Die Zufahrt wird vorerst nicht geplant
Parallel dazu läuft eine neue Verkehrszählung im Raum Borsdorf und Harb. Den Gewerbepark sieht Seum als ein Druckmittel für den seit 40 Jahren diskutierten Bau der neuen Straße um Borsdorf herum. Denn bisher steht sie nur als „weiterer Bedarf“ im Bundesverkehrswegeplan. Die von der Stadt finanzierte Machbarkeitsstudie empfiehlt eine 1,4 Kilometer lange Trasse südlich um Borsdorf herum, mit mit einer Bahnunterführung in der Nähe des Park-and Ride-Platzes. Otfried Herling berichtete, man rede gerade mit Vertretern von Land, Bundesstraßenbauverwaltung und der Bahn über den beschleunigten Straßenbau. Das Ziel sei, möglichst bald ein Planfeststellungsverfahren zu starten. Denn es wäre ja gut, wenn die Straße fertig ist, bevor zusätzlicher Verkehr den Gewerbepark ansteuert.
Etlichen Menschen Saale des Bürgerhauses war am 29. Juli 2021 anzusehen, dass ihnen die Chose noch nicht geheuer ist. Eine Frau aus Borsdorf sagte besorgt, die neue B455 würde wohl vor ihrem Schlafzimmerfenster verlaufen – ob es schon Lärmgutachten gebe. Ein anderer Borsdorfer beklagte, dass die Anwohner der jetzigen Ortsdurchfahrt schon seit Jahrzehnten von täglich tausenden Autofahrern heimgesucht würden. Und von Motorradfahrern, die auf dem Weg zum Vogelsberg lautstark Gas geben. Man brauche Blitzer. Jetzt.
Anwohner befürchten zusätzlichen Verkehr
Eine neue Straße für Borsdorf – gut und schön.

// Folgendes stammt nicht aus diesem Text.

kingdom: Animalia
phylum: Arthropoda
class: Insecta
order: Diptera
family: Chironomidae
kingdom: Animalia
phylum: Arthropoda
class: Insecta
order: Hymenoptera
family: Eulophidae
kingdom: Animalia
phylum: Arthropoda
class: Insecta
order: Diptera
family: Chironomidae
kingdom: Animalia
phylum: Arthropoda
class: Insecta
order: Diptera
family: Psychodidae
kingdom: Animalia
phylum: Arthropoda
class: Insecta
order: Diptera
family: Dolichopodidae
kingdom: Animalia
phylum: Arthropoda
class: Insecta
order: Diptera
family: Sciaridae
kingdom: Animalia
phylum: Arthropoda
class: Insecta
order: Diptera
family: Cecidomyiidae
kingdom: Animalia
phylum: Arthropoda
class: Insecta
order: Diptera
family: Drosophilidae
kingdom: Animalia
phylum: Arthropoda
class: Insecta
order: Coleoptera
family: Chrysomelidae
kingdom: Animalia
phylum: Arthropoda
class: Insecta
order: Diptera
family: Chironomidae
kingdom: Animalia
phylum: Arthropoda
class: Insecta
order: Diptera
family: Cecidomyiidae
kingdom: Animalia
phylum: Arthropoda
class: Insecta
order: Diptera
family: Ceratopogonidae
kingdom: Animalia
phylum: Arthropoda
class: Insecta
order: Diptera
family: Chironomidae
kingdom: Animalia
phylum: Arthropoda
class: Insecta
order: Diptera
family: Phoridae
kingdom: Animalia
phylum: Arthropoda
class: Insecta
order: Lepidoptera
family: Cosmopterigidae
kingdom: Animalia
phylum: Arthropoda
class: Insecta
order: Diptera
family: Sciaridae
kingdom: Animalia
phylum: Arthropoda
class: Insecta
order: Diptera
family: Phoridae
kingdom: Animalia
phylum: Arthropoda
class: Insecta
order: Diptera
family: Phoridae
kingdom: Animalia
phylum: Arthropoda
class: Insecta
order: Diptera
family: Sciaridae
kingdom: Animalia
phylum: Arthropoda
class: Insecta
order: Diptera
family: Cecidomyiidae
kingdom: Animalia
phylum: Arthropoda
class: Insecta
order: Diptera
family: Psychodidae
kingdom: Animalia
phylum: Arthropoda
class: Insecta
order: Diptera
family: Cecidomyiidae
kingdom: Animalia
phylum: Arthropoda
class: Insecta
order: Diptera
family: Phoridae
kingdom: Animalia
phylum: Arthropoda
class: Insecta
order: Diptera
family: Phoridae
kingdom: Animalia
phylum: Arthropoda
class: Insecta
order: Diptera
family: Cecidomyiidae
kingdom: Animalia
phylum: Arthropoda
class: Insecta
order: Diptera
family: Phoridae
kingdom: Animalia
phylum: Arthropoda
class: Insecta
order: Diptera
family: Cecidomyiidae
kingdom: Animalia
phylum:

Aber die Harber leiden ebenfalls schon jetzt unter den vielen durchfahrenden Autos, wandte ihre Ortsvorsteherin Gabriele Heume-Schmidt ein. „Wie soll das gehen, wenn noch mehr Verkehr durch die Straßen fließt?“ Auf der B457 dürfen die Raser gleich Ortsschild auf Tempo 100 gehen, klagte der Ortsbeirat Peter Kahle. Obwohl dort die schwer einsehbaren Zufahrten zu Grundstücken liegen.
Der neue Gewerbepark solle doch bitte nicht gleich am Harber Ortsrand liegen, wandte Kahle ebenfalls ein. Sondern lieber erst hundert Meter weiter östlich beginnen. Auch andere Zuhörer ließen die Sorge erkennen, dass der Gewerbepark ihre Heimat allzusehr verändern würde. Was denn die nebenan sitzende Baufirma Lupp auf ihren eigenen Grundstücken im Park plane, fragte einer. Ein anderer vermerkte, dass die Jagdgenossenschaft die Äcker ja nicht mehr bejagen könne, wenn dort ein Gewerbepark entsteht.
Ein neuer Kindergarten wäre im Gewerbepark sinnvoll, regte Gabriele Heume Schmidt schließlich an. Das sei eine gute Idee, lobte Bürgermeister Seum. Alle seien eingeladen, ihre Ideen zum Gewerbepark beizusteuern. Nach der Veranstaltung sagte die Borsdorfer Ortsvorsteherin Stefanie Dilling: Die Menschen neigten dazu, zuerst die Risiken einer kommenden Veränderung zu sehen. Es sei aber auch sinnvoll, die Chancen eines solchen Projekts zu bedenken.